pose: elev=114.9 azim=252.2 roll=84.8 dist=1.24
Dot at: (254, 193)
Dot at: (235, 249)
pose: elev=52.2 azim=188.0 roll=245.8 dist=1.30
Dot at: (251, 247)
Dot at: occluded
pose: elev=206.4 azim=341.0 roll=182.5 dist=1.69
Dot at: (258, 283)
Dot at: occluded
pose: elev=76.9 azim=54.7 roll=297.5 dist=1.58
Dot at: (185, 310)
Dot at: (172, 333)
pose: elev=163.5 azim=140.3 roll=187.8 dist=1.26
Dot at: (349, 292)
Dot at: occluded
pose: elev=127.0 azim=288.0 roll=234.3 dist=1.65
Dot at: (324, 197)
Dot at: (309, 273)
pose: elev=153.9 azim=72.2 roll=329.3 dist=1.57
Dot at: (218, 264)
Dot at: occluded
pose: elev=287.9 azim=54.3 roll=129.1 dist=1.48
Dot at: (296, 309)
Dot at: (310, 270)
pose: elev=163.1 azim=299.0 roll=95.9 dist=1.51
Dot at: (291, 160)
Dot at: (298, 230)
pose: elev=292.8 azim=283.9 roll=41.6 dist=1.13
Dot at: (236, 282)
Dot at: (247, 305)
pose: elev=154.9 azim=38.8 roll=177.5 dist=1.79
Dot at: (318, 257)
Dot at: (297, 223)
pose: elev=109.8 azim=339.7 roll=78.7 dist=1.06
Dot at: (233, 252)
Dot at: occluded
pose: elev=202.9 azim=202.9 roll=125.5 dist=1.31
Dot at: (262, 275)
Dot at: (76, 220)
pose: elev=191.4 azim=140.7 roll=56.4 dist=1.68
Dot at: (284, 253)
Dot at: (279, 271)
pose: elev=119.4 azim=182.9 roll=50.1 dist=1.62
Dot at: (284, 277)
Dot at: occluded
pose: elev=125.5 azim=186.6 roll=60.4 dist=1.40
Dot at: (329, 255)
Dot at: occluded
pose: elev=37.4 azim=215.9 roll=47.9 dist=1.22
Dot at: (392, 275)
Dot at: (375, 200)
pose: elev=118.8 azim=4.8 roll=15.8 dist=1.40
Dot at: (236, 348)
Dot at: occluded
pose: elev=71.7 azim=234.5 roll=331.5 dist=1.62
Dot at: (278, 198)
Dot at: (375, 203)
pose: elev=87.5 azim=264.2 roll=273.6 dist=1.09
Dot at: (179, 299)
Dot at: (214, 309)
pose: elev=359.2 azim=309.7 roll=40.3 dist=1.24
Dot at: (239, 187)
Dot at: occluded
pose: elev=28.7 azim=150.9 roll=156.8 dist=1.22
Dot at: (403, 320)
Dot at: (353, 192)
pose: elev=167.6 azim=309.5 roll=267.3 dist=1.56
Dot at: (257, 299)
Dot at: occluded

------

_WHAT TO DO:_ Retype the lines exactly, starting with the line that contains "pose: elev=191.4 azim=140.7" and going on through the last of the lines.

_RESPONSE:_
pose: elev=191.4 azim=140.7 roll=56.4 dist=1.68
Dot at: (284, 253)
Dot at: (279, 271)
pose: elev=119.4 azim=182.9 roll=50.1 dist=1.62
Dot at: (284, 277)
Dot at: occluded
pose: elev=125.5 azim=186.6 roll=60.4 dist=1.40
Dot at: (329, 255)
Dot at: occluded
pose: elev=37.4 azim=215.9 roll=47.9 dist=1.22
Dot at: (392, 275)
Dot at: (375, 200)
pose: elev=118.8 azim=4.8 roll=15.8 dist=1.40
Dot at: (236, 348)
Dot at: occluded
pose: elev=71.7 azim=234.5 roll=331.5 dist=1.62
Dot at: (278, 198)
Dot at: (375, 203)
pose: elev=87.5 azim=264.2 roll=273.6 dist=1.09
Dot at: (179, 299)
Dot at: (214, 309)
pose: elev=359.2 azim=309.7 roll=40.3 dist=1.24
Dot at: (239, 187)
Dot at: occluded
pose: elev=28.7 azim=150.9 roll=156.8 dist=1.22
Dot at: (403, 320)
Dot at: (353, 192)
pose: elev=167.6 azim=309.5 roll=267.3 dist=1.56
Dot at: (257, 299)
Dot at: occluded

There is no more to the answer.